In the study, researchers from Finland and Sweden examined 13,270 newly diagnosed diabetes patients, aged between 18 and 97. The results showed diabetes could be broken down into five groups: 

  • Group 1: severe autoimmune diabetes is broadly the same as the classical type 1 – it hit people when they were young, seemingly healthy and an immune disease left them unable to produce insulin.
  • Group 2: severe insulin-deficient diabetes patients initially looked very similar to those in cluster 1 – they were young, had a healthy weight and struggled to make insulin, but the immune system was not at fault.
  • Group 3: severe insulin-resistant diabetes patients were overweight and making insulin but their body was no longer responding to it.
  • Group 4: mild obesity-related diabetes was mainly seen in people who were very overweight but metabolically much closer to normal than those in cluster 3.
  • Group 5: mild age-related diabetes patients developed symptoms when they were significantly older than in other groups and their disease tended to be milder.

This nuanced look at diabetes may explain why sufferers sometimes respond differently to diabetic treatments.
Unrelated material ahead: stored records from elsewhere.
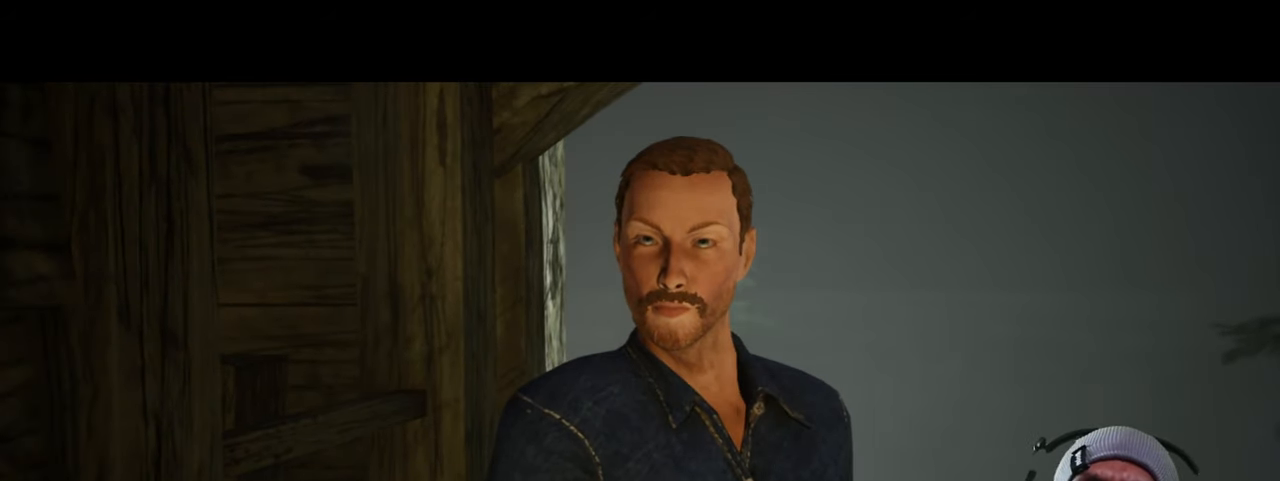
Gameplay with keyboard and mouse; each line is a JSON object with the keys and mouse buttons held at the frame after it. "events" lists presses ("down") and releases ("up") of "1", "2", "3", "4", "5", "a", "alt", "b", "c", "ctrl", "d", "e", "f", "g", "q", "r", "s", "shift", "space", "t", "tab", "v", "w", "x", "z", "mouse_left", "mouse_wheel", "mouse_right", "mouse_mb4" and "mouse_mb5" between this image and that frame as [ms after this image, input, new state], when the widget could be followed in between. "mouse_left", "mouse_wheel", "mouse_right", "mouse_mb4", "mouse_mb5" = the "left", "wheel", "right", "mb4", "mb5" buttons of the "mouse" list. No other keys are recorded. "wheel" means that the mouse wheel is clicked or scrolled. Mouse movement is not recorded.
{"keys": ["d"], "mouse": [], "events": []}
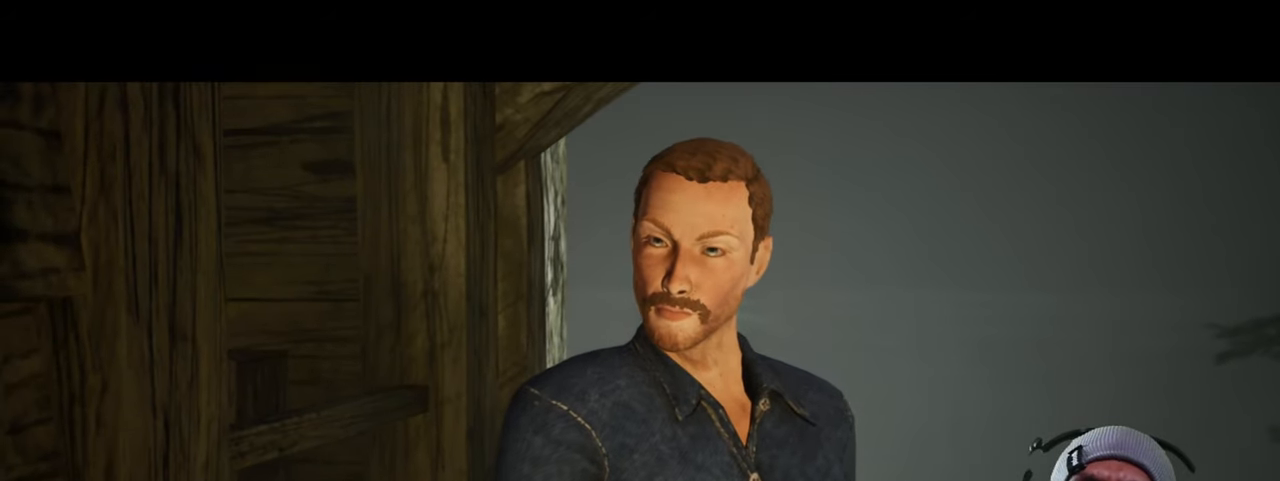
{"keys": ["d"], "mouse": [], "events": []}
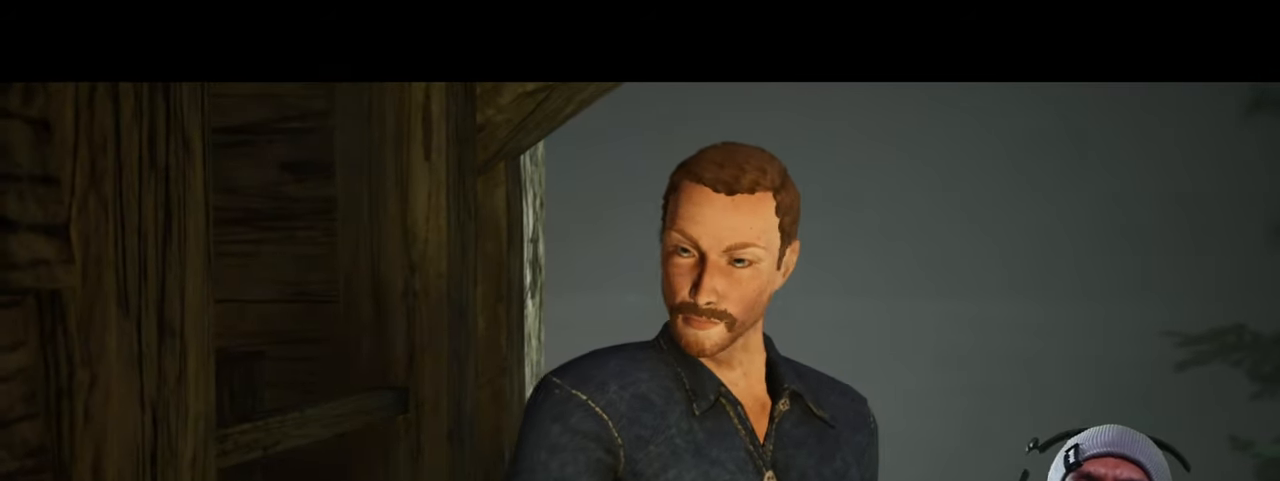
{"keys": ["d"], "mouse": [], "events": []}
The groups corresponded with patient characteristics (such as genes and weight) and largely prescribed different diabetic-related complications to be on the lookout for. 

Individuals in group 3 (most resistant to insulin) had significantly higher risks of diabetic kidney disease, while group 2 (insulin deficient) had the highest risk of retinopathy (loss of eye-sight). Importantly, these nuances were not accounted for in the patient’s treatments, as they had all been prescribed similar treatments, corresponding to their Type 1 or Type 2 diagnosis.
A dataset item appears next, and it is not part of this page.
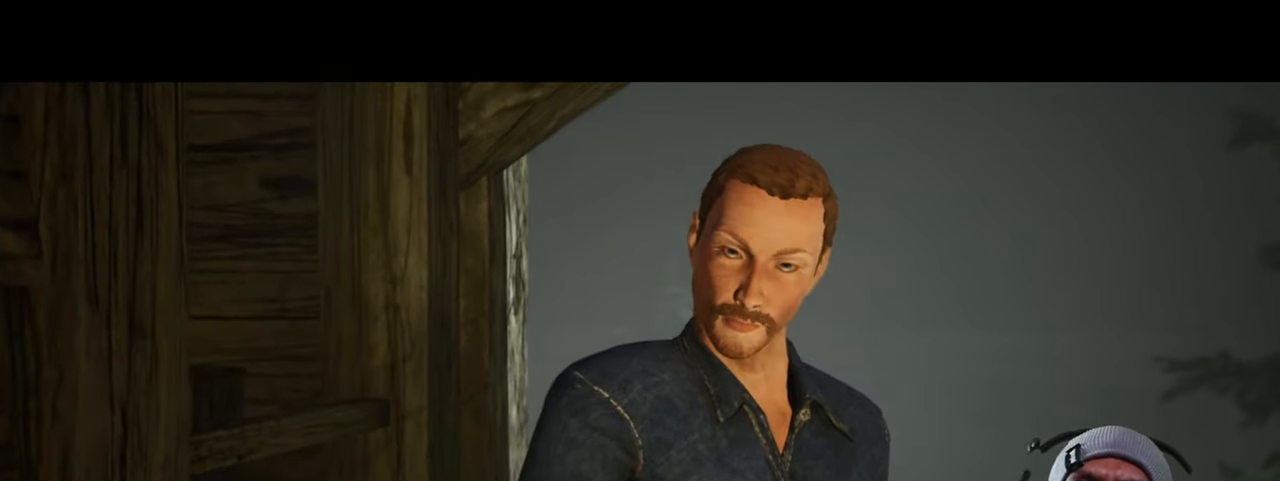
{"keys": ["d"], "mouse": [], "events": []}
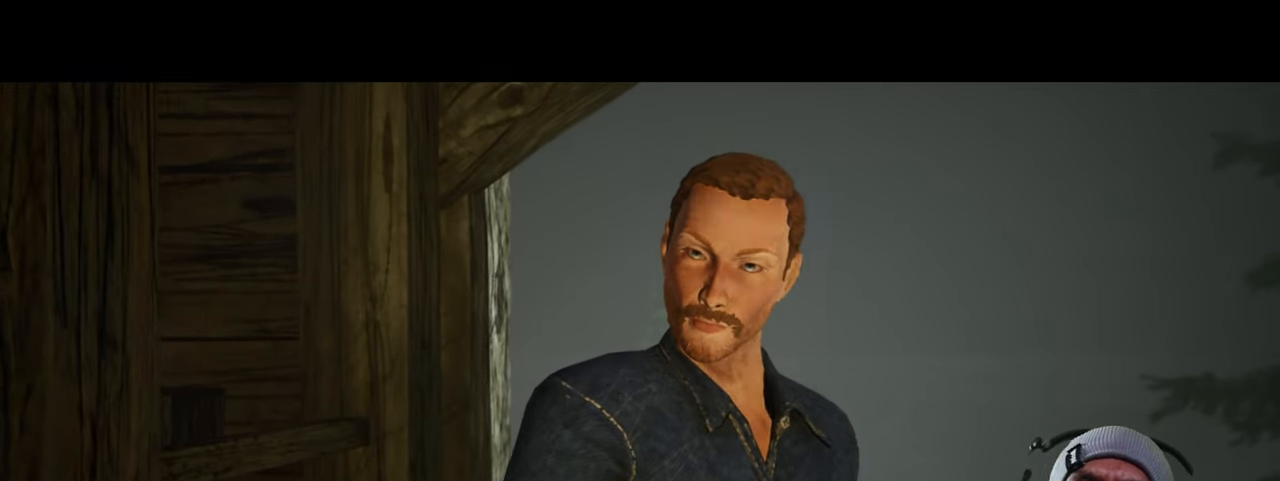
{"keys": ["d"], "mouse": [], "events": []}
As Groop stated, this is only the first step in developing targeted treatments for patients. But with the enthusiastic response to the study, he added that the group “are developing clinical decision support that will be made available; however, this must be tested so it will not be available this year.”

Moreover, Diabetes UK weighed in on the study, with Senior Media Officer, Nzinga Cotton, telling NutritionInsight, "This research takes a promising step toward breaking down Type 2 diabetes in more detail, but we still need to know more about these subtypes before we can understand what this means for people living with the condition. For example, whether we’d find the same subtypes in people of different ethnicity or nationality." The study surely opens up an exciting space for further research and treatment.

The role of diet 
Of the five groups identified in the study, four related to Type 2 diabetes, making this study particularly relevant for the treatment and understanding of diabetes partly preventable strain.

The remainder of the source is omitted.